Une soirée pyjama qui ne se passe pas du tout comme prévu, un appartement de banlieue et son ignoble secret, une histoire d’amour et de dupe, un assassin qui souffre de TOC, un autre qui considère le meurtre comme une méthode de développement personnel, de petits jeux amoureux pas si innocents que ça…
Yves-Daniel Crouzet, lauréat du prix du jury du roman de l’été Femme Actuelle 2009, n’a pas son pareil pour nous décrire la psychologie des psychopathes et nous entraîner dans un cruel jeu du chat et de la souris.
Heureusement, l’humour et l’ironie désamorcent souvent l’horreur de la situation et provoquent chez le lecteur un éclat de rire salutaire.
À moins que ce ne soit le rire de la folie communicative…

Mon avis

Si la couverture du recueil semble sobre, le titre « Mortelles attractions » reste bien révélateur du contenu proposé. Les nouvelles entrent toutes dans cette thématique, en flirtant avec folie et manipulations, savamment teintées d’une ironie et d’un cynisme exacerbés, parfois dérangeants, mais dans le bon sens du terme. Les fins y sont tragiques : pas de happy end, mais du frisson. Lecteurs, vous voilà avertis !

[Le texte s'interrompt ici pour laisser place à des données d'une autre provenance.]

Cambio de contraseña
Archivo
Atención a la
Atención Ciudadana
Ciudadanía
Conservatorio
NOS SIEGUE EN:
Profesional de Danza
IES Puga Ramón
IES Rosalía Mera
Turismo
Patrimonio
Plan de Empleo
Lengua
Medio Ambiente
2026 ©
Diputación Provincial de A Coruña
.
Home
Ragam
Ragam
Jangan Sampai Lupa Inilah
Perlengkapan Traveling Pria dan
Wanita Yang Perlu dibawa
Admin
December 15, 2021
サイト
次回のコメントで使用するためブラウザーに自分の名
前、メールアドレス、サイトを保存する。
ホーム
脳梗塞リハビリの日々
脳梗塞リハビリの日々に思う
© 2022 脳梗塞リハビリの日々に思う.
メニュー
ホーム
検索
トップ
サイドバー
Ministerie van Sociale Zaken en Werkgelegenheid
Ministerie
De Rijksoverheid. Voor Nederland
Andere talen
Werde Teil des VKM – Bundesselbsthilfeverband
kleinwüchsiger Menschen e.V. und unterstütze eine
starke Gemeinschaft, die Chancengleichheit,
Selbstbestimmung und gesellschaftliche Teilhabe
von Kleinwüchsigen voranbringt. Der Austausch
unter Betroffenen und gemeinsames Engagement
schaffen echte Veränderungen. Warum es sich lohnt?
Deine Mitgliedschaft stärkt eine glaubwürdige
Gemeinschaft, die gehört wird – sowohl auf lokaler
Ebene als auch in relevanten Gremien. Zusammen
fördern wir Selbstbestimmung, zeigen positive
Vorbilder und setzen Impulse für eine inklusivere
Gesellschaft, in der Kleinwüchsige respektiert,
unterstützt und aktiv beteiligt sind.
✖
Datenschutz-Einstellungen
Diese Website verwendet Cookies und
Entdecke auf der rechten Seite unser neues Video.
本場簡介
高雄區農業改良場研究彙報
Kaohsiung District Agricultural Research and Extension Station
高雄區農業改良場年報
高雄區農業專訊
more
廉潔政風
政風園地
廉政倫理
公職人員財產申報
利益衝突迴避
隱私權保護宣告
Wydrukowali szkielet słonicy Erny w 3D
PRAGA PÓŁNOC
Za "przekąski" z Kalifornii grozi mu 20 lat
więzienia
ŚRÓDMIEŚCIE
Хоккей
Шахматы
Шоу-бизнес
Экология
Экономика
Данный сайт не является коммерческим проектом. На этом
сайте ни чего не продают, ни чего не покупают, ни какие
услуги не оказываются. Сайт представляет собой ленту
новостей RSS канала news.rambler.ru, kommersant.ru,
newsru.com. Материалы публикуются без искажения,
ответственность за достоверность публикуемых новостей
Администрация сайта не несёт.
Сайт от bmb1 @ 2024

Même si les récits ne sont pas toujours originaux, Yves Daniel Crouzet réussit à imposer une cohérence sur le fond, explorant diverses situations et divers panels d‘attractions, mais aussi sur la forme dans la construction de ceux-ci. 

En effet, « Attractions mortelles » nous révèlent bien des pièges machiavéliques, où se côtoient bourreaux et victimes. Que l’on se centre sur les premiers ou les seconds dans chacune des nouvelles. On assiste à leur chute progressive ou vertigineuse dans une folie meurtrière, salvatrice pour ceux qui tombent dans la décadence de leur vice, désespérée et fatale pour les autres. L’ambition, la cupidité, la violence et la luxure y sont de bons moteurs, pour entraîner les personnages et le lecteur. 
On plonge parfois dans une dimension tellement horrible et morbide, qu’il semble que le voile de la réalité est déchiré, mais l’auteur s’accroche tout de même la plupart du temps au réel, car l’être humain possède, par nature, bien des zones d’ombres. 

De plus, Yves Daniel Crouzet sait à merveille ancrer les personnages et le lecteur dans un quotidien relativement banal pour sombrer peu à peu dans l’horreur.
L ’ humour noir, voire morbide aide cette mise en place macabre. Rien n’est laissé au hasard : personnages, situations et évolutions. J’ai été happée, scotchée à la liseuse, enchaînant les différentes histoires sans le moindre ennui, goûtant avec plaisir à la plume ironique d‘Yves Daniel Crouzet, d’autant que son style est particulièrement fluide et agréable, adapté au genre et à la thématique adoptée. Les dialogues et descriptions sont également introduits à bon escient et de manière naturelle, jamais gratuitement.

Les chutes s’avèrent généralement sans surprise, mais toujours marquées par la noirceur, et comme précisé auparavant sans d’autre issue possible que la mort : celle qu’inflige le bourreau ou celle de la victime. L’espoir n’y est pas permis ! Il s’agit donc d’un recueil très sombre, laissant souvent s‘infiltrer des atmosphères dérangeantes et même malsaines, mais qui se lit avec grand plaisir pour tout lecteur averti. 

On apprécie particulièrement la dernière nouvelle où se retrouvent, par hasard, les personnages des histoires lues précédemment. Elle y ponctue leurs messages sous-jacents : l’ironie du destin, la fragilité de la vie et la fatalité qu’on ne peut contrer face à la folie des hommes. Un final particulièrement réussi, qui fait sourire (jaune), mais laisse le lecteur vaguement inquiet quand à son propre sort… La vie ne tient finalement qu’à un fil.

En conclusion, ce recueil fut une très bonne surprise à la lecture et je le recommande aux lecteurs avertis, car il s’avère fort plaisant à lire, à défaut de vraiment surprendre. A lire sans modération donc, seulement si les « Mortelles attractions » ne vous font pas peur. 
Je remercie pour cette découverte le forum Au cœur de l’Imaginarium et les éditions l’Ivre-book.